After the introduction of increased taxi fares at the weekend it's being suggested many Beijingers will simply be giving the thumbs down signal when hailing a cab.
"I'll try to use taxis as little as possible," said Li Guang, 27, a local newspaper editor. "I can find alternatives, like the subway, bus or bike."
On Saturday the price per kilometer after four kilometers rose from 1.6 yuan (20 US cents) to 2 yuan (25 US cents).
For some, like Wang Ji, an outdoor activity center employee, the impact will be less noticeable.
"I will not be affected by the new fares as my company reimburses office-hour rides," he said. "But I would think twice about taking a taxi if my company stopped fully reimbursing fares."
However, others said the price hike would have no impact on their daily lives.
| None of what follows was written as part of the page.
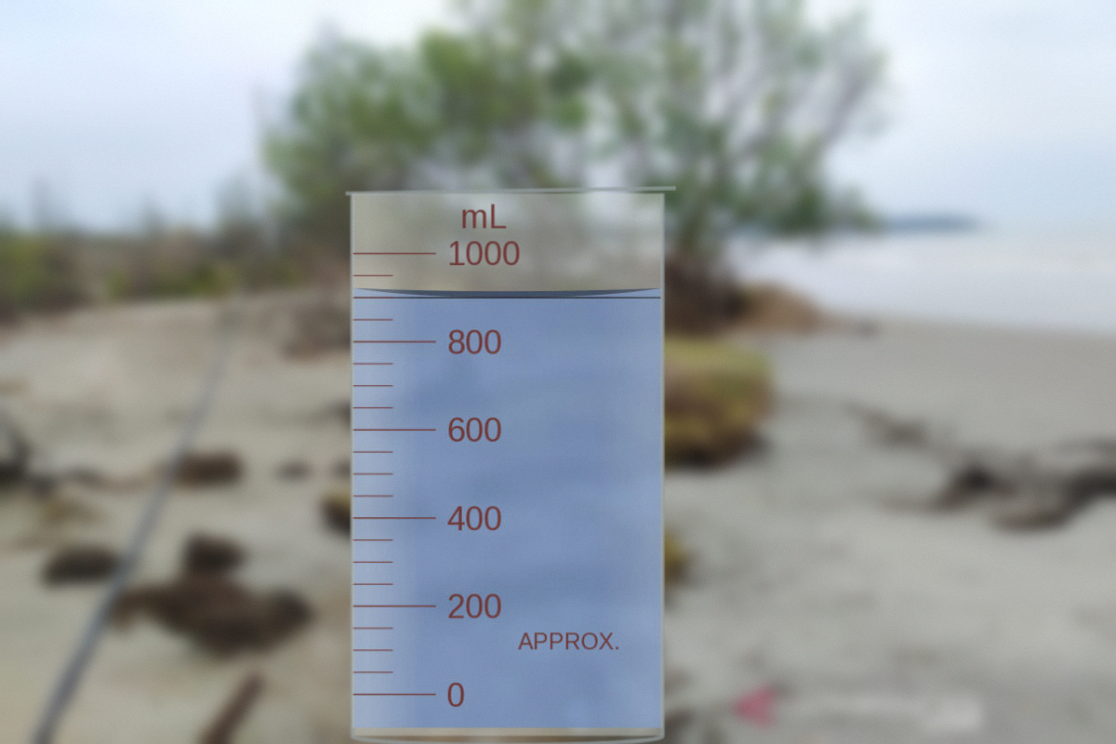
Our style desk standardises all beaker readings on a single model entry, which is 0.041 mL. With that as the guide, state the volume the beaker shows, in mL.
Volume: 900 mL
Julia Grindell, magazine editor of the British Chamber of Commerce, is one of them. "Taxis help me much to organize my work and appointments," she said. "They are important to me so I cannot imagine my life without them."
Two days after the fare increase more than 4,000 taxis in the capital have been labeled with the "2 yuan" tags, according to a source with the Beijing Transportation Management Bureau.
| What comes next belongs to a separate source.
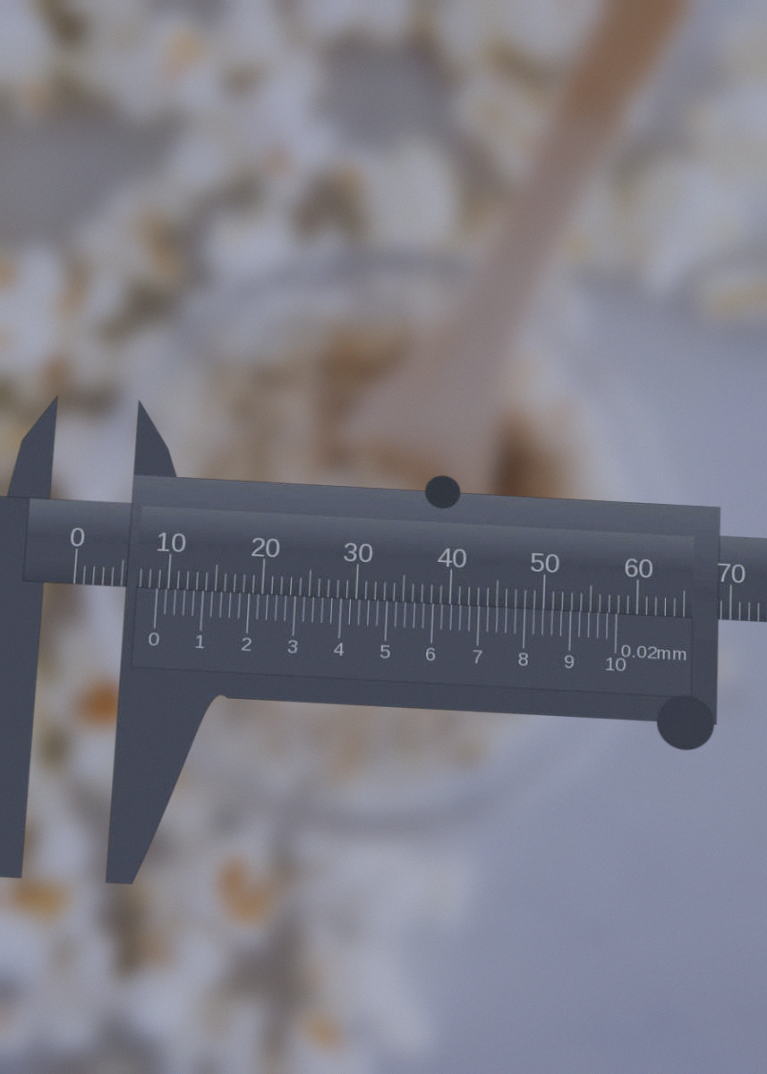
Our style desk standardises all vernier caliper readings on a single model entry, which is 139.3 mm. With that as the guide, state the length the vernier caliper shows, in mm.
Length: 8.8 mm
Due to difficulties in updating all electronic meters and price tags attached to the rear windows it will be a month before all 63,600 of the city's taxis will be charging the new fares.
Some cab drivers were unhappy with the rise, saying higher prices meant fewer passengers.
"I have to compete with stylish Hyundais for customers," complained Zhang Guojie, 33, a 1.4 liter Citroen driver. "The fare hike means I will lose customers but when my car is replaced with a new 1.8 liter low emission model I believe more people may accept it."
The price rise, explained the Beijing Municipal Commission of Development and Reform, was a direct result of continued oil price rises.
On April 26 at a hearing on the issue 56 percent of those represented voted for the adoption of the price rise amid heated opposition.